Single by Clean Bandit and Topic featuring Wes Nelson
- Released: 30 July 2021
- Genre: Dance-pop; disco;
- Length: 2:59
- Label: Atlantic
- Songwriters: Alex Oriet; Alexander Tidebrink; David Phelan; Grace Chatto; Henry Tucker; Jack Patterson; Tobias Topic;
- Producers: Grace Chatto; Jack Patterson; Mark Ralph; Salt Wives; Topic;

Clean Bandit singles chronology
| "Higher" (2021) | "Drive" (2021) | "How Will I Know" (2021) |

Topic singles chronology
| "Chain My Heart" (2021) | "Drive" (2021) | "My Heart Goes (La Di Da)" (2021) |

Wes Nelson singles chronology
| "Nice to Meet Ya" (2021) | "Drive" (2021) | "Say Nothing" (2021) |

Music video
- "Drive" on YouTube

= Drive (Clean Bandit and Topic song) =

2021 single by Clean Bandit and Topic featuring Wes Nelson

"Drive" is a song by British electronic music group Clean Bandit and German DJ Topic featuring English recording artist Wes Nelson. It was released on 30 July 2021, via Atlantic Records.

==Critical reception==
Simone Ciaravolo of Edm-Lab opined that the track "[is] full of positive vibes", and "brings [us] on a metaphorical nocturnal journey: the scenery of a newborn love story."

==Music video==
The music video was released on 6 August 2021, and directed by Dan Massie.
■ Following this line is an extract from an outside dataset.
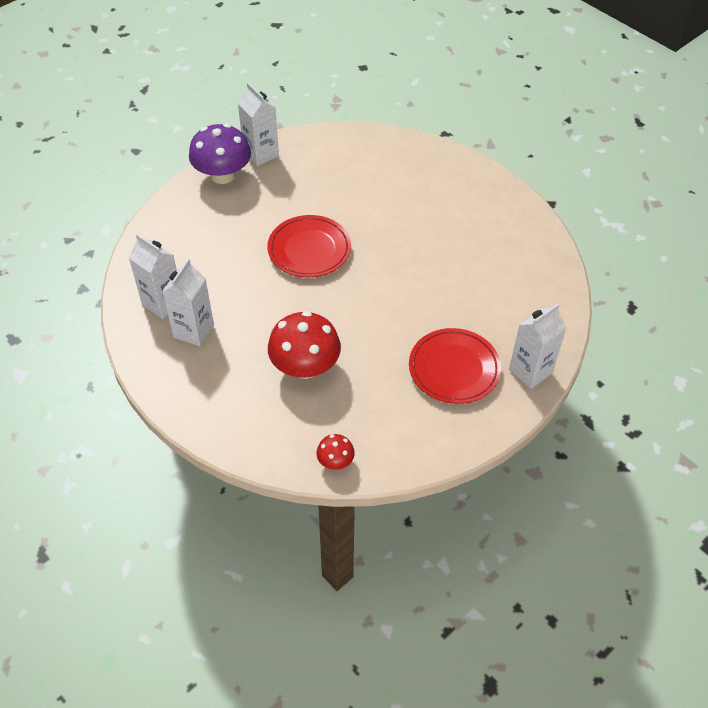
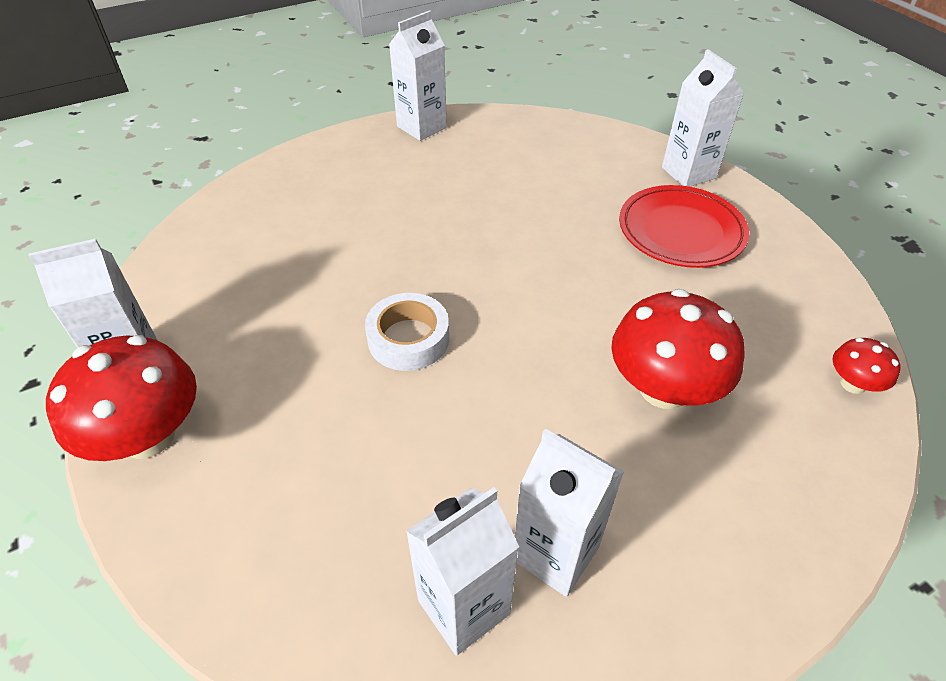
camera: 75 degrees left, 5 degrees down
(223, 175) = (148, 436): purple mushroom -> red mushroom
(309, 250) = (408, 339): red plate -> white tape
(518, 208) = (421, 127): none -> white carton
It features Nelson as "a happy lorry driver, performing from the cab of his big truck through country and city, and into outer space." Katrina Rees of Celebmix praised the visual "perfectly captures the upbeat nature of the track, which is laced with pulsating beats and glossy strings."

==Credits and personnel==
Credits adapted from AllMusic.

- Grace Chatto – cello, producer, vocal producer
- Clean Bandit – primary artist
- Molly Fletcher – violin
- Stuart Hawkes – mastering
- Chloe Kraemer – engineer
- Wes Nelson – featured artist, vocals
- Alex Oriet – bass, composer, drums, keyboards, programmer, synthesizer
- Jack Patterson – composer, drums, keyboards, producer, programmer, synthesizer, vocal producer
- Luke Patterson – drums, keyboards, programmer, synthesizer
- David Phelan – bass, composer, drums, keyboards, programmer, synthesizer
- Beatrice Philips – violin
- Mark Ralph – drums, keyboards, mixing, producer, programmer, synthesizer
- Salt Wives – producer
- Alexander Tidebrink – composer
- Topic – drums, keyboards, primary artist, producer, programmer, synthesizer, composer
- Henry Tucker – composer

==Charts==

===Weekly charts===

Weekly chart performance for "Drive"
| Chart (2021) | Peak position |
|---|---|
| Hungary (Editors' Choice Top 40) | 38 |
| Ireland (IRMA) | 30 |
| New Zealand Hot Singles (RMNZ) | 36 |
| San Marino (SMRRTV Top 50) | 15 |
| Slovakia Airplay (ČNS IFPI) | 22 |
| UK Singles (OCC) | 17 |
| UK Dance (OCC) | 5 |
| US Hot Dance/Electronic Songs (Billboard) | 25 |

===Year-end charts===

Year-end chart performance for "Drive"
| Chart (2021) | Position |
|---|---|
| US Hot Dance/Electronic Songs (Billboard) | 95 |

==Certifications==

Certifications for "Drive"
| Region | Certification | Certified units/sales |
| Italy (FIMI) | Gold | 50,000^{‡} |
| Poland (ZPAV) | Gold | 25,000^{‡} |
| United Kingdom (BPI) | Platinum | 600,000^{‡} |
^{‡} Sales+streaming figures based on certification alone.